##### Extracted material #####
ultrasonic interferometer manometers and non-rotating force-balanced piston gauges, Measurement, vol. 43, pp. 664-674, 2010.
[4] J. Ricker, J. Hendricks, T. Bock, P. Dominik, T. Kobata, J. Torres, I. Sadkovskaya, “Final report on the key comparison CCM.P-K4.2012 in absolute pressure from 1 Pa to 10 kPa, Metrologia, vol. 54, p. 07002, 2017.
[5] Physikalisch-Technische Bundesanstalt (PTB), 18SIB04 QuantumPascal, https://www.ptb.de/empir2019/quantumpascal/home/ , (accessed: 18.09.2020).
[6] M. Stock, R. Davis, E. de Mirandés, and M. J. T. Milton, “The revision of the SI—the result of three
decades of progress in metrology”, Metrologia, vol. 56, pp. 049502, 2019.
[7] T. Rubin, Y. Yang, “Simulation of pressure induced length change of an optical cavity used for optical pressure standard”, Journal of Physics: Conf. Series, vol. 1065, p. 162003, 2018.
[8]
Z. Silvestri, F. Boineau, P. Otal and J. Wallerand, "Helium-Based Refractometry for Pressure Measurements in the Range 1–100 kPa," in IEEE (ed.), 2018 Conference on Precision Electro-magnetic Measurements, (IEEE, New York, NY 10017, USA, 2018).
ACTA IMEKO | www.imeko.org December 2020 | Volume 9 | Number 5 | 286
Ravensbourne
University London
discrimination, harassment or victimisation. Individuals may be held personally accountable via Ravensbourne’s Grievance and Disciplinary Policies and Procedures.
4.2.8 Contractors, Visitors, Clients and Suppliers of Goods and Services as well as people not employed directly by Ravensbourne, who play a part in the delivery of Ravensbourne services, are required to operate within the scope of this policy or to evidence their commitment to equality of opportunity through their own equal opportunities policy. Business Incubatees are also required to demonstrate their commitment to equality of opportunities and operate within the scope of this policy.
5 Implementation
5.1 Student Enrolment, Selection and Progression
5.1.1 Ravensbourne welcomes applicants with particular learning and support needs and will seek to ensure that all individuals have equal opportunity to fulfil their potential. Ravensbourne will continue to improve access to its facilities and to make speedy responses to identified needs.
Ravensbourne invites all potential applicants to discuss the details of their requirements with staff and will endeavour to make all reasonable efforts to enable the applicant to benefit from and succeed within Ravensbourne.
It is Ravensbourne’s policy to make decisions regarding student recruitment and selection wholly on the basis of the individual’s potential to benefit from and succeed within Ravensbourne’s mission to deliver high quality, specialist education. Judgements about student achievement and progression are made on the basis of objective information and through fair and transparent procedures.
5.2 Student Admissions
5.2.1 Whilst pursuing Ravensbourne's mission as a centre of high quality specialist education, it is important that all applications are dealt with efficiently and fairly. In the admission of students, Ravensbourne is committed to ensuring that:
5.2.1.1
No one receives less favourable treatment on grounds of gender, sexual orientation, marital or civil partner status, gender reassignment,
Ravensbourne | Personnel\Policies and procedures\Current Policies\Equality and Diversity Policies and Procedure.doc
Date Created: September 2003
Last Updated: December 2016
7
#####
##### Extracted material #####
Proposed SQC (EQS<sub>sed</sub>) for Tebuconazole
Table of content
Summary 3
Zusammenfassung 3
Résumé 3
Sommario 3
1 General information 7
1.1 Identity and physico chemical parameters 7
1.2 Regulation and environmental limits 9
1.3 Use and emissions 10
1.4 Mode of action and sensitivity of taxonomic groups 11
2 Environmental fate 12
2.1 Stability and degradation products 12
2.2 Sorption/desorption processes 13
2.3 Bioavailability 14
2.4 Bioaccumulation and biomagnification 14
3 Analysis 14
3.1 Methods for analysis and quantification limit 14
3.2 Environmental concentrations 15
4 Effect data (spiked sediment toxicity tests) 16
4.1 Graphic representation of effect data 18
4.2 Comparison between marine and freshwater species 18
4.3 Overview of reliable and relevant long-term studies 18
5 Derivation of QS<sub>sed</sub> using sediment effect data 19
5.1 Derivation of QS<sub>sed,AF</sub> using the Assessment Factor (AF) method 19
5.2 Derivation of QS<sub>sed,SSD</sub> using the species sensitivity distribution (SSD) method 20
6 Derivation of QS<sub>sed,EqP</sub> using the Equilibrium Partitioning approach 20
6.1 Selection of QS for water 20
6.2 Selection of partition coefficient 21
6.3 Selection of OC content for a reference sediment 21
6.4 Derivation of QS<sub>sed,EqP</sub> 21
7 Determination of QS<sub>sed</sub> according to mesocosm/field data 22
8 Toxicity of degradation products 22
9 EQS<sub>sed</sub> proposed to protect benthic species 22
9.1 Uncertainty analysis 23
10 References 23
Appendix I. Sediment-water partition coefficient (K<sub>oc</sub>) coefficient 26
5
#####
> **Directions**:
Reproduce exactly the stretch of the material above that starts at the line with "4.1 Graphic representation of effect data 18" and ends at the line with "6 Derivation of", both included, and nothing else.

> **Solution for this exercise**:
4.1 Graphic representation of effect data 18
4.2 Comparison between marine and freshwater species 18
4.3 Overview of reliable and relevant long-term studies 18
5 Derivation of QS<sub>sed</sub> using sediment effect data 19
5.1 Derivation of QS<sub>sed,AF</sub> using the Assessment Factor (AF) method 19
5.2 Derivation of QS<sub>sed,SSD</sub> using the species sensitivity distribution (SSD) method 20
6 Derivation of QS<sub>sed,EqP</sub> using the Equilibrium Partitioning approach 20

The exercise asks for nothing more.